**Passage to read:**
Also, can anyone recommend an efficient method of compressing
timestamps which could be expressed as string or numerically, ie.
11:35:22.244, disitribution of values is random.
thanks
Why would you believe that your typical input sequence will have a
simple generating function? What is your input data? Unless you
have very special input, the generating function will be as complex
to represent as the original input.
Why do you believe that the sequence of primes does not have a
generating function? It does. It's just not writable with the
"usual" transcendental functions or as a rational or otherwise
"nice" function. Here we go:
primes(z) = 2 + 3z + 5 z^2 + 7 z^3 + 11 z^4 + ...
> Also, can anyone recommend an efficient method of compressing
> timestamps which could be expressed as string or numerically, ie.
> 11:35:22.244, disitribution of values is random.
Then, you need log(24 * 60 * 60) bits in total, ignoring leap-seconds.
If you have milliseconds in your time stamp, you need log(24*60*60*1000)

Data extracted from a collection
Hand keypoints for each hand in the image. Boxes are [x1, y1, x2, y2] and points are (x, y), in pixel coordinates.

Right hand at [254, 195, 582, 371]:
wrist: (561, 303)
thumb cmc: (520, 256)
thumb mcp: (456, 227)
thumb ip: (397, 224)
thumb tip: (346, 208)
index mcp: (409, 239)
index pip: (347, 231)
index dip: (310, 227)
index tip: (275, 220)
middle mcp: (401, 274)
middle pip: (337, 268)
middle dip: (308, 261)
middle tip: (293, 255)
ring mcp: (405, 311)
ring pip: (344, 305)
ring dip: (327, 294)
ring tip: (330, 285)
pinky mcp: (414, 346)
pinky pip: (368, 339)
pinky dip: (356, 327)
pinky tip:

**Aim of the exercise:**
In the forum thread, how many bits does the reply say a timestamp needs, ignoring leap-seconds?

**Solution for this task:**
log(24 * 60 * 60) bits in total.